YANGON: Foreign investment in Myanmar’s fledgeling capital markets should increase quickly after the pandemic subsides, as the country pushes ahead with new trading platforms for stocks and bonds, according to a Securities and Exchange Commission of Myanmar official.
The Southeast Asian nation started allowing foreigners to invest in equities on March 20 – four days before the country reported its first coronavirus cases.
That’s one reason foreigners purchased shares in only three of the six listed companies as of July 1, with a combined 175 million kyats worth changing hands, mainly in First Myanmar Investment Co Ltd and Myanmar Thilawa SEZ Holdings Public Ltd.
“If we say we don’t suffer any impacts of Covid-19, then it is just a lie,” Htay Chun, an SEC commissioner, said in a phone interview on Friday. “But it is fair to say that we are not hit as badly as some developed markets.”
Ever Flow River Pcl recently made its debut on the Yangon Stock Exchange despite the coronavirus outbreak, and two other companies, one in the telecom sector and the other an infrastructure developer, have also applied for listing, he said, declining to give the names.
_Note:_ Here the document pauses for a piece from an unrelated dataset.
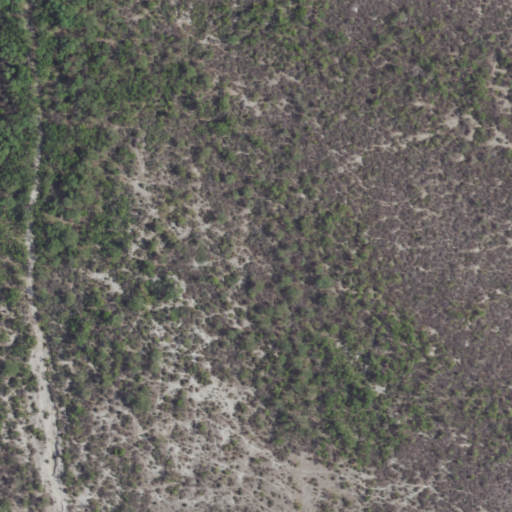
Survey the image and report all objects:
road: (39, 256)
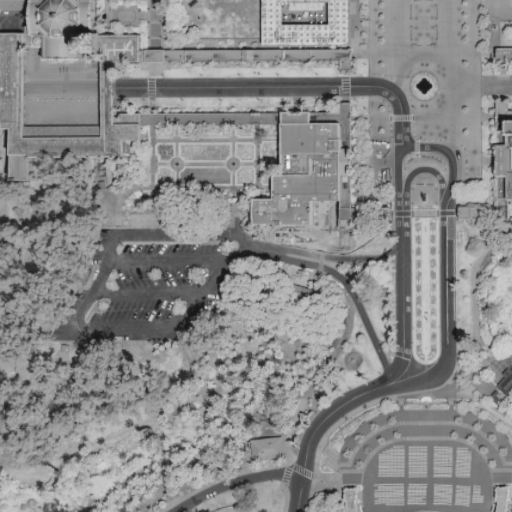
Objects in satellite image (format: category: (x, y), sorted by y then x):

“Post pandemic, we expect to see three or four new main-board listings every year,” he said. “Listed companies can offer foreign investors as many shares as they want,” though a firm’s designation changes into a “foreign entity” if overseas ownership exceeds 35%.
The planned opening of a “pre-listing board” in August has been pushed back to the final quarter of this year, though the goal of having 10 companies at the outset hasn’t changed, Htay Chun said.
A programme of corporate-bonds issuances has also been delayed, but should see a “pilot run” by December with help from the International Finance Corporation, he said.
The central bank’s recent reduction of interest rates should boost investment in Myanmar’s stock and bond markets, as people with bank deposits may seek alternative, the regulator said. That will also “help attract more foreign investors after Covid-19”.